Genrule which is used in the genrule rule.
TestRunner which is used for all tests.
CppCompile which is used in the builtin C/C++ rules.
Javac which is used in the builtin Java rules.

Despite this being a dedicated API, it has the same key-only limitation as the latter strategy. It also quickly becomes cumbersome to use as the flag is not allowed to be repeated.

bazel build --modify_execution_info=Genrule=+cpu:4,TestRunner=+cpu:6 ...

The flag allows keys to be added (+) and removed (-).

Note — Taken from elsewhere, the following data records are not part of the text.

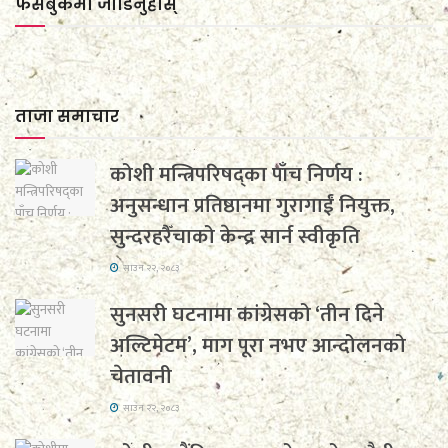
फेसबुकमा जाेडिनुहाेस्
ताजा समाचार
कोशी मन्त्रिपरिषद्का पाँच निर्णय :
अनुसन्धान प्रतिष्ठानमा गुरागाईं नियुक्त,
सुन्दरहरैँचाको केन्द्र सार्न स्वीकृति
साउन २२, २०८३
सुनसरी घटनामा कांग्रेसको ‘तीन दिने
अल्टिमेटम’, माग पूरा नभए आन्दोलनको
चेतावनी
साउन २२, २०८३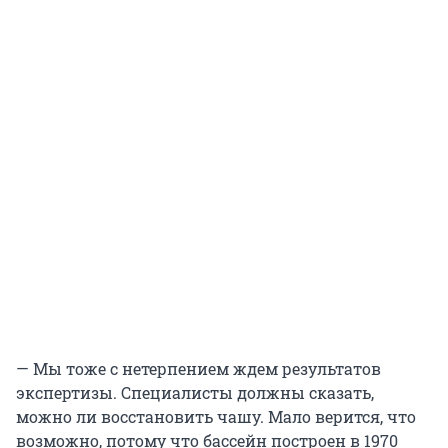
— Мы тоже с нетерпением ждем результатов
экспертизы. Специалисты должны сказать,
можно ли восстановить чашу. Мало верится, что
возможно, потому что бассейн построен в 1970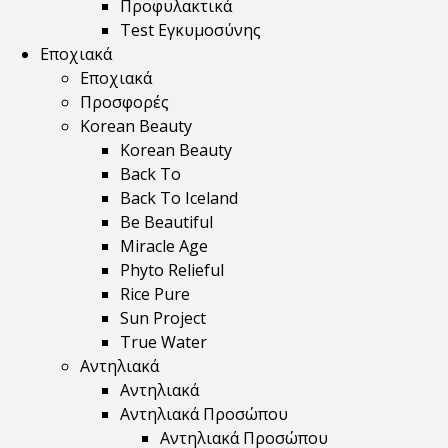
Προφυλακτικά
Test Εγκυμοσύνης
Εποχιακά
Εποχιακά
Προσφορές
Korean Beauty
Korean Beauty
Back To
Back To Iceland
Be Beautiful
Miracle Age
Phyto Relieful
Rice Pure
Sun Project
True Water
Αντηλιακά
Αντηλιακά
Αντηλιακά Προσώπου
Αντηλιακά Προσώπου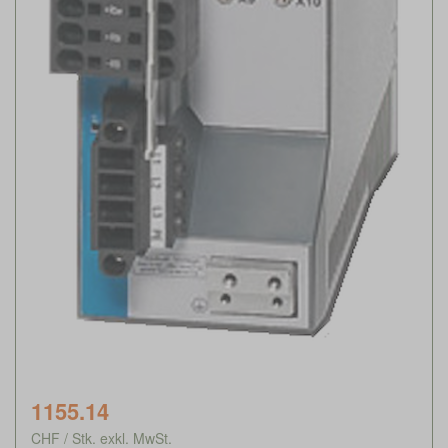
1155.14
CHF / Stk. exkl. MwSt.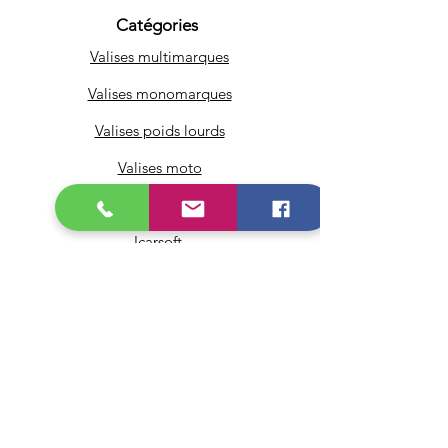
Catégories
Valises multimarques
Valises monomarques
Valises poids lourds
Valises moto
Adaptateurs & câbles OBD
Icarsoft
Autel
Pour les Pro
Infos
FAQ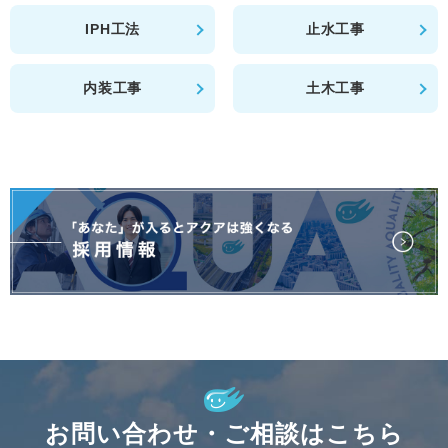
IPH工法
止水工事
内装工事
土木工事
お問い合わせ・ご相談はこちら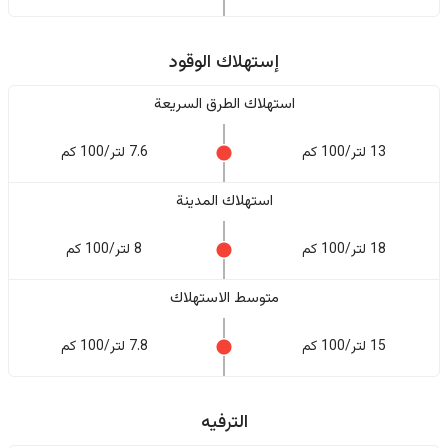
إستهلاك الوقود
استهلاك الطرق السريعة
13 لتر/100 كم
7.6 لتر/100 كم
استهلاك المدينة
18 لتر/100 كم
8 لتر/100 كم
متوسط الاستهلاك
15 لتر/100 كم
7.8 لتر/100 كم
الترفيه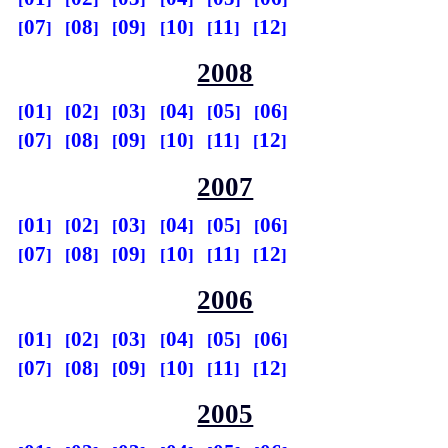
07
08
09
10
11
12
2008
01
02
03
04
05
06
07
08
09
10
11
12
2007
01
02
03
04
05
06
07
08
09
10
11
12
2006
01
02
03
04
05
06
07
08
09
10
11
12
2005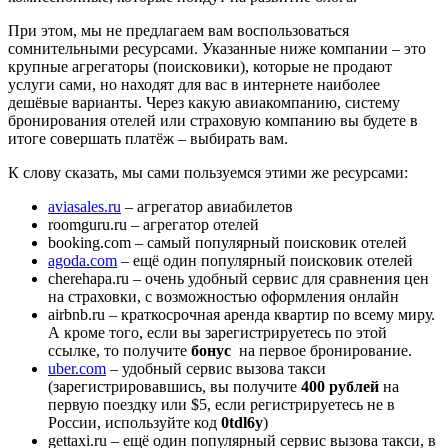
При этом, мы не предлагаем вам воспользоваться
сомнительными ресурсами. Указанные ниже компании – это
крупные агрегаторы (поисковики), которые не продают
услуги сами, но находят для вас в интернете наиболее
дешёвые варианты. Через какую авиакомпанию, систему
бронирования отелей или страховую компанию вы будете в
итоге совершать платёж – выбирать вам.
К слову сказать, мы сами пользуемся этими же ресурсами:
aviasales.ru
– агрегатор авиабилетов
roomguru.ru
– агрегатор отелей
booking.com
– самый популярный поисковик отелей
agoda.com
– ещё один популярный поисковик отелей
cherehapa.ru
– очень удобный сервис для сравнения цен
на страховки, с возможностью оформления онлайн
airbnb.ru
– краткосрочная аренда квартир по всему миру.
А кроме того, если вы зарегистрируетесь по
этой
ссылке
, то получите
бонус
на первое бронирование.
uber.com
– удобный сервис вызова такси
(зарегистрировавшись, вы получите
400 рублей
на
первую поездку или $5, если регистрируетесь не в
России, используйте код
0tdl6y
)
gettaxi.ru – ещё один популярный сервис вызова такси, в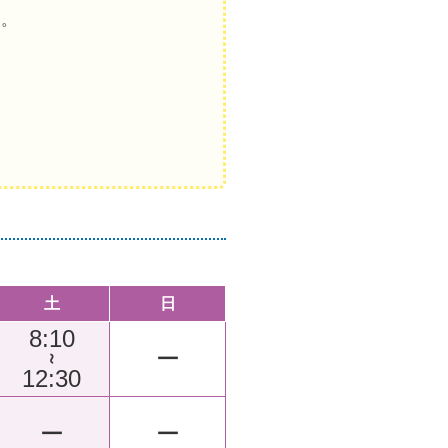
す。
土
日
8:10
ー
～
12:30
ー
ー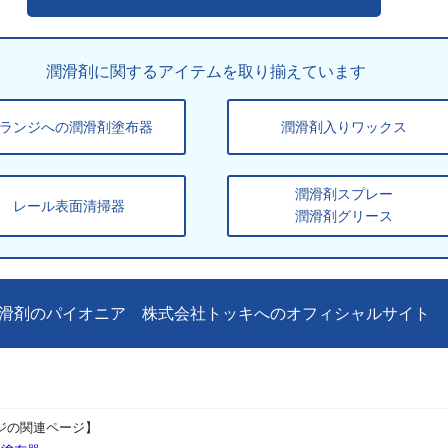
潤滑剤に関するアイテムを取り揃えています
ランジへの潤滑剤塗布器
潤滑剤入りワックス
潤滑剤スプレー
レール表面清掃器
潤滑剤グリース
滑剤のパイオニア 株式会社トッキへのオフィシャルサイト
ジの関連ページ】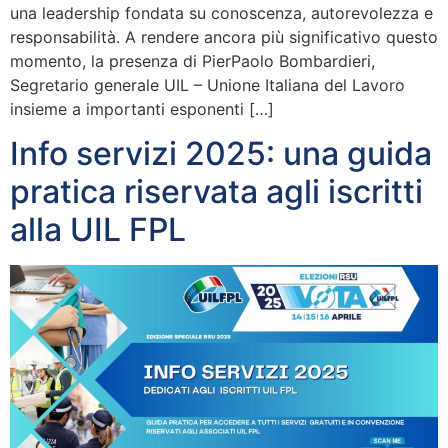
una leadership fondata su conoscenza, autorevolezza e
responsabilità. A rendere ancora più significativo questo
momento, la presenza di PierPaolo Bombardieri,
Segretario generale UIL – Unione Italiana del Lavoro
insieme a importanti esponenti […]
Info servizi 2025: una guida
pratica riservata agli iscritti
alla UIL FPL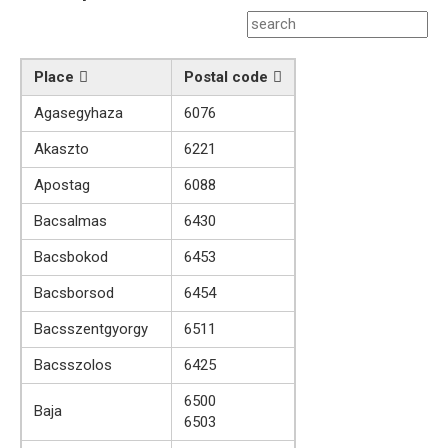
Place
Postal code
Agasegyhaza
6076
Akaszto
6221
Apostag
6088
Bacsalmas
6430
Bacsbokod
6453
Bacsborsod
6454
Bacsszentgyorgy
6511
Bacsszolos
6425
6500
Baja
6503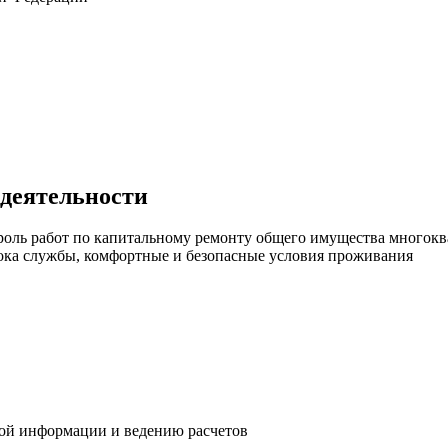
 деятельности
роль работ по капитальному ремонту общего имущества многок
ока службы, комфортные и безопасные условия проживания
вой информации и ведению расчетов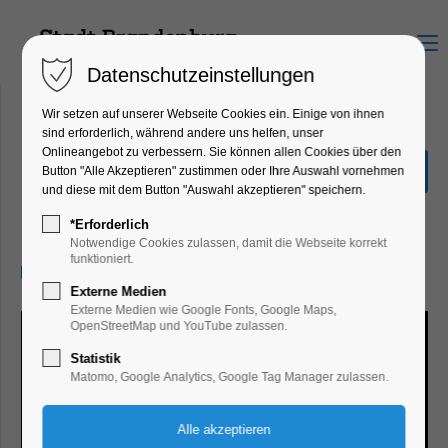
Menu
Datenschutzeinstellungen
Wir setzen auf unserer Webseite Cookies ein. Einige von ihnen
sind erforderlich, während andere uns helfen, unser
Onlineangebot zu verbessern. Sie können allen Cookies über den
Sonderpräsentation
Button "Alle Akzeptieren" zustimmen oder Ihre Auswahl vornehmen
Radkreuz
und diese mit dem Button "Auswahl akzeptieren" speichern.
Ausstellung
*Erforderlich
Notwendige Cookies zulassen, damit die Webseite korrekt
funktioniert.
12.03.2026, 10:00–17:00
Externe Medien
Externe Medien wie Google Fonts, Google Maps,
OpenStreetMap und YouTube zulassen.
Statistik
Matomo, Google Analytics, Google Tag Manager zulassen.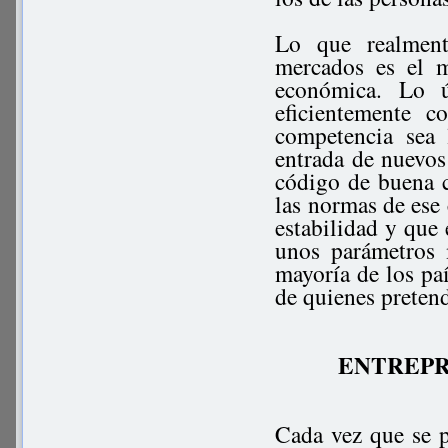
Lo que realment
mercados es el m
económica. Lo ú
eficientemente c
competencia sea 
entrada de nuevos
código de buena c
las normas de ese 
estabilidad y que 
unos parámetros 
mayoría de los pa
de quienes preten
ENTREPR
Cada vez que se p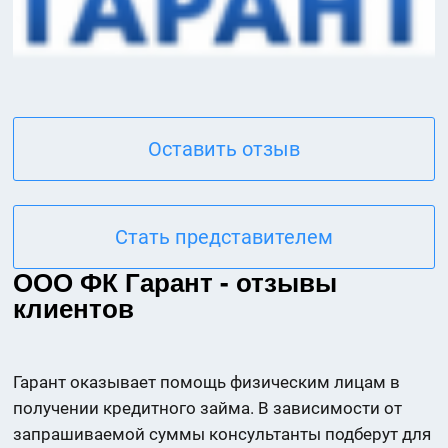
Оставить отзыв
Стать представителем
ООО ФК Гарант - отзывы
клиентов
Гарант оказывает помощь физическим лицам в
получении кредитного займа. В зависимости от
запрашиваемой суммы консультанты подберут для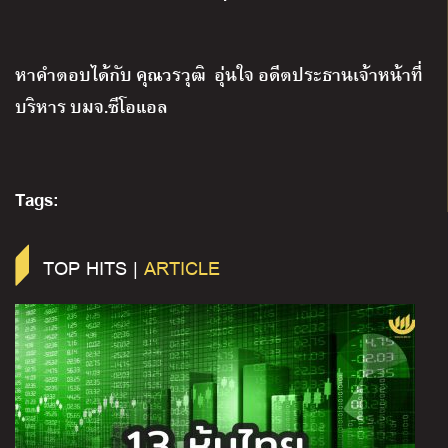
หาคำตอบได้กับ คุณวรวุฒิ
อุ่นใจ อดีตประธานเจ้าหน้าที่
บริหาร บมจ
.
ซีโอแอล
Tags:
TOP HITS |
ARTICLE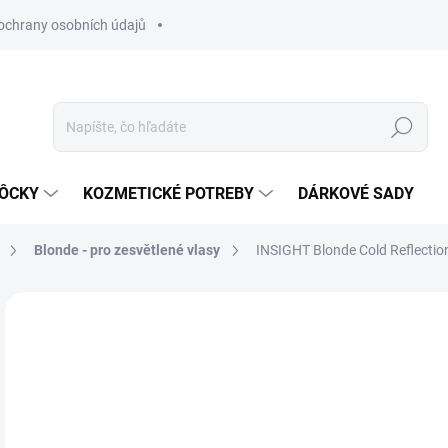
ochrany osobních údajů
Hľadať
MÔCKY
KOZMETICKÉ POTREBY
DÁRKOVÉ SADY
Blonde - pro zesvětlené vlasy
INSIGHT Blonde Cold Reflectio
Neohodnotené
Podrobnosti hodnotenia
ZNAČKA
€3
Jedn
SK
cena
MÔŽ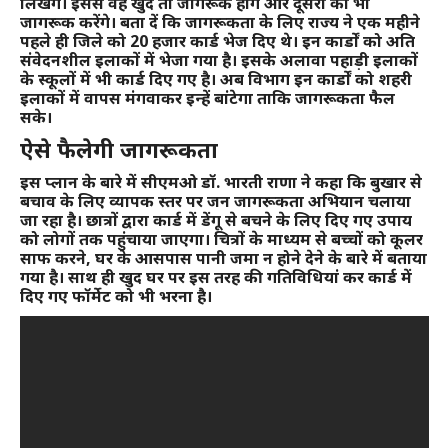
लिखेंगे। इससे वह खुद तो जागरूक होंगे और दूसरों को भी
जागरूक करेंगे। बता दें कि जागरूकता के लिए राज्य ने एक महीने
पहले ही जिले को 20 हजार कार्ड भेज दिए थे। इन कार्डों को अति
संवेदनशील इलाकों में भेजा गया है। इसके अलावा पहाड़ी इलाकों
के स्कूलों में भी कार्ड दिए गए है। अब विभाग इन कार्डों को शहरी
इलाकों में वापस मंगवाकर इन्हें बांटेगा ताकि जागरूकता फैल
सके।
ऐसे फैलेगी जागरूकता
इस प्लान के बारे में सीएमओ डॉ. भारती राणा ने कहा कि बुखार से
बचाव के लिए व्यापक स्तर पर जन जागरूकता अभियान चलाया
जा रहा है। छात्रों द्वारा कार्ड में डेंगू से बचने के लिए दिए गए उपाय
को लोगों तक पहुंचाया जाएगा। चित्रों के माध्यम से बच्चों को कूलर
साफ करने, घर के आसपास पानी जमा न होने देने के बारे में बताया
गया है। साथ ही खुद घर पर इस तरह की गतिविधियां कर कार्ड में
दिए गए फॉर्मेट को भी भरना है।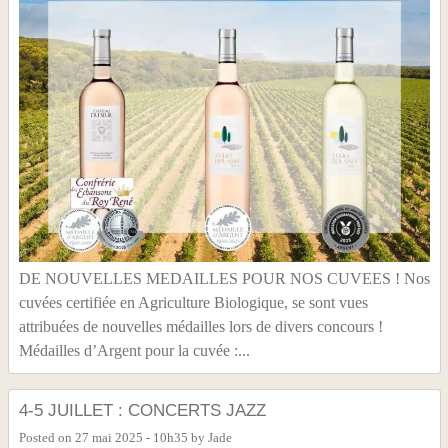
DE NOUVELLES MEDAILLES POUR NOS CUVEES ! Nos
cuvées certifiée en Agriculture Biologique, se sont vues
attribuées de nouvelles médailles lors de divers concours !
Médailles d’Argent pour la cuvée :...
4-5 JUILLET : CONCERTS JAZZ
Posted on
27 mai 2025 - 10h35
by
Jade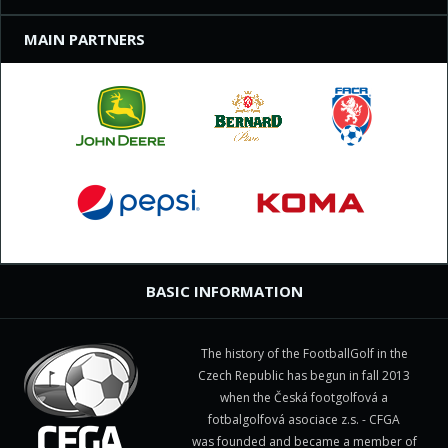
MAIN PARTNERS
BASIC INFORMATION
The history of the FootballGolf in the
Czech Republic has begun in fall 2013
when the Česká footgolfová a
fotbalgolfová asociace z.s. - CFGA
was founded and became a member of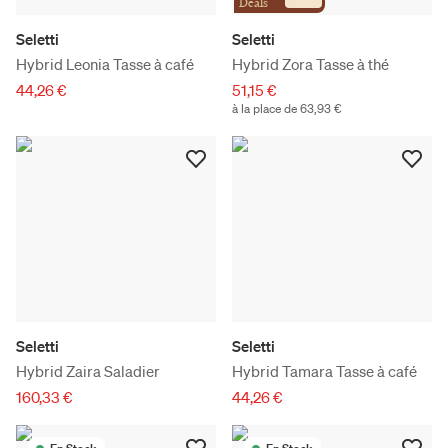
Deals
Seletti
Seletti
Hybrid Leonia Tasse à café
Hybrid Zora Tasse à thé
44,26 €
51,15 €
à la place de 63,93 €
Seletti
Seletti
Hybrid Zaira Saladier
Hybrid Tamara Tasse à café
160,33 €
44,26 €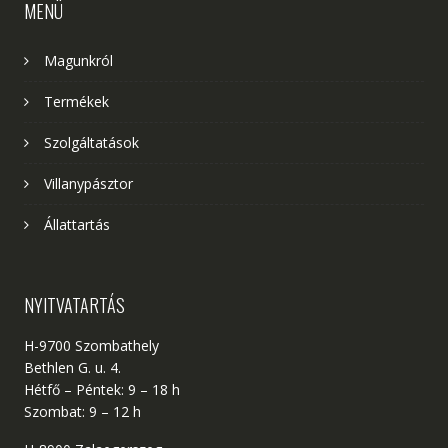
MENÜ
Magunkról
Termékek
Szolgáltatások
Villanypásztor
Állattartás
NYITVATARTÁS
H-9700 Szombathely
Bethlen G. u. 4.
Hétfő – Péntek: 9 – 18 h
Szombat: 9 – 12 h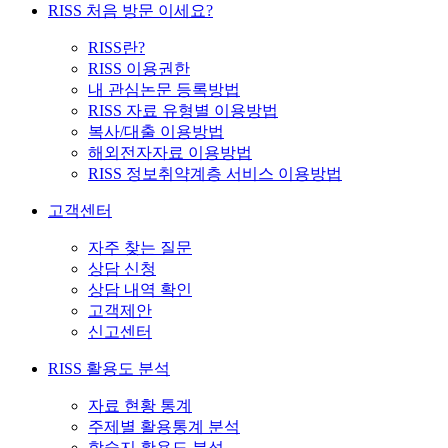
RISS 처음 방문 이세요?
RISS란?
RISS 이용권한
내 관심논문 등록방법
RISS 자료 유형별 이용방법
복사/대출 이용방법
해외전자자료 이용방법
RISS 정보취약계층 서비스 이용방법
고객센터
자주 찾는 질문
상담 신청
상담 내역 확인
고객제안
신고센터
RISS 활용도 분석
자료 현황 통계
주제별 활용통계 분석
학술지 활용도 분석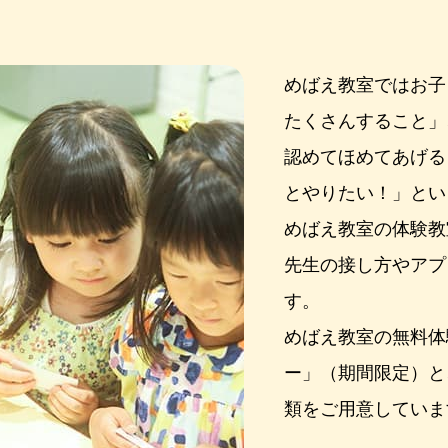
めばえ教室ではお子
たくさんすること」
認めてほめてあげる
とやりたい！」とい
めばえ教室の体験教
先生の接し方やアプ
す。
めばえ教室の無料体
ー」（期間限定）と
類をご用意していま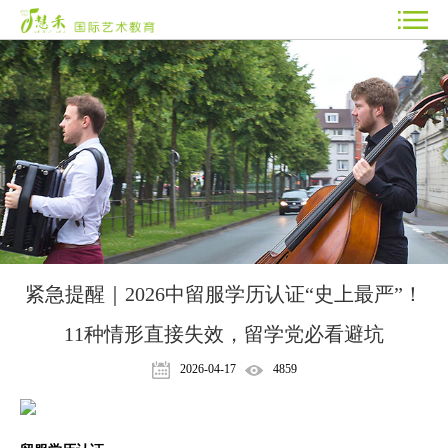
紧急提醒｜2026中留服学历认证“史上最严”！
11种情形直接失效，留学党必看避坑
2026-04-17
4859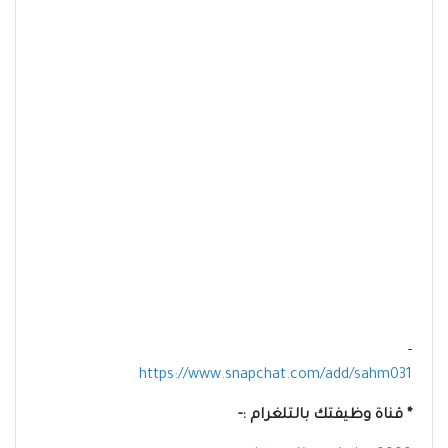
-
https://www.snapchat.com/add/sahm031
* قناة وظيفتك بالتلغرام :-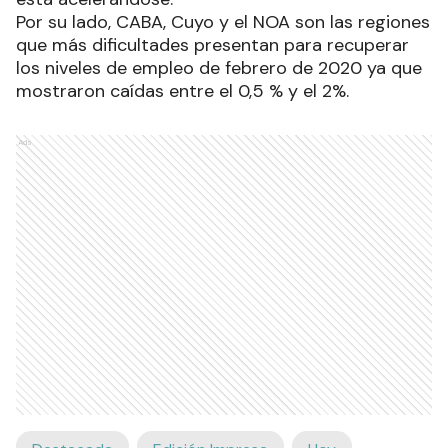
Por su lado, CABA, Cuyo y el NOA son las regiones
que más dificultades presentan para recuperar
los niveles de empleo de febrero de 2020 ya que
mostraron caídas entre el 0,5 % y el 2%.
Ads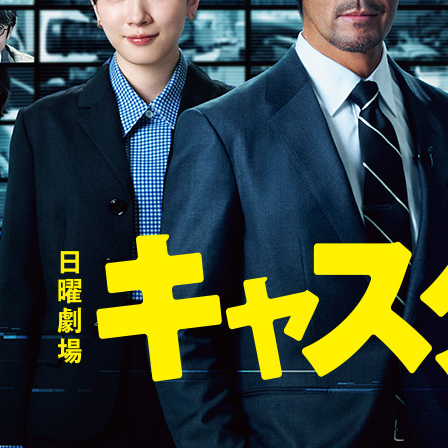
【メンズ・ドレスシャツ・ワイシャツ・
半袖】ナチュラルフィット・クールマッ
クス・ドライ・形態安定・オックスフォ
ード・イタリアンカラー・ボタンダウ
価格
7,150円
(税込)
ン・スキッパー・第一ボタン無し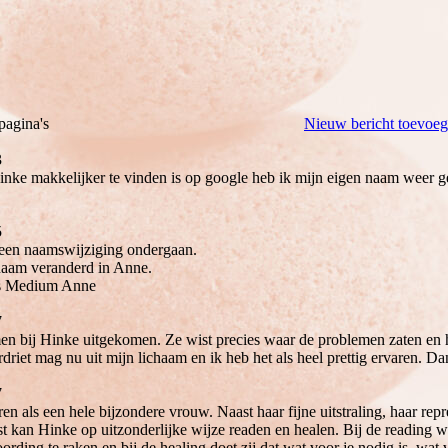
pagina's
Nieuw bericht toevoeg
3
e makkelijker te vinden is op google heb ik mijn eigen naam weer ge
5
t een naamswijziging ondergaan.
naam veranderd in Anne.
als Medium Anne
7
 bij Hinke uitgekomen. Ze wist precies waar de problemen zaten en he
driet mag nu uit mijn lichaam en ik heb het als heel prettig ervaren. D
7
en als een hele bijzondere vrouw. Naast haar fijne uitstraling, haar repre
st kan Hinke op uitzonderlijke wijze readen en healen. Bij de reading wis
ording te raken en bij de healing doet zij dat wat voor je nodig is, wat 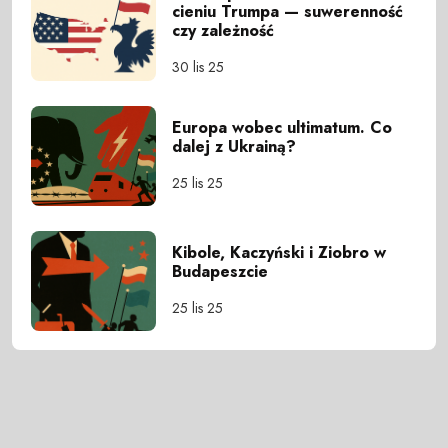
cieniu Trumpa — suwerenność
czy zależność
30 lis 25
Europa wobec ultimatum. Co
dalej z Ukrainą?
25 lis 25
Kibole, Kaczyński i Ziobro w
Budapeszcie
25 lis 25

It also accepts regex to match multiple mnemonics.

bazel build --modify_execution_info='.*=+cpu:2' ...

Resource Set (experimental)

This experimental API for actions uses the resource_set API. Unlike execution_requirements this does support RAM, although it does not handle custom resources.

To use this, you'll need to run Bazel with the flag --experimental_action_resource_set.

def _resource_estimator(os, inputs_size):
    return {
        "memory": 25.15 * inputs_size,
        "cpu": 2,
    }

def _my_rule_impl(ctx):
    # ...
    ctx.actions.run(
        # ...
        resource_set = _resource_estimator,
    )

my_rule = rule(
    implementation = _my_rule_impl,
    # ...
)

Capping Concurrency

Bazel has many other flags which influence concurrency. The aforementioned resource-oriented APIs represent a better abstraction for most use cases, but these are worth knowing about.

--jobs
Specifies the maximum number of concurrent actions. Bazel calculates a default based on host resources (e.g. CPU core count).
Depending on how your build utilises system resources (e.g. little CPU load), the default may slow down builds.
--local_test_jobs
The maximum number of local tests to run concurrently. Defaults to 0 which defers to standard action concurrency and scheduling caps.
Setting this to a value above --jobs has no effect.
--worker_max_instances
The maximum number of persistent worker processes of a given type, or all which have not been explicitly set. Bazel calculates a default based on host resources.
--worker_max_multiplex_instances
The maximum number of work requests a persistent worker with multiplexing will be given at a time. Like --worker_max_instances this can be set for a given type, or all which have not been explicitly set. Bazel will calculate a default based on host resources.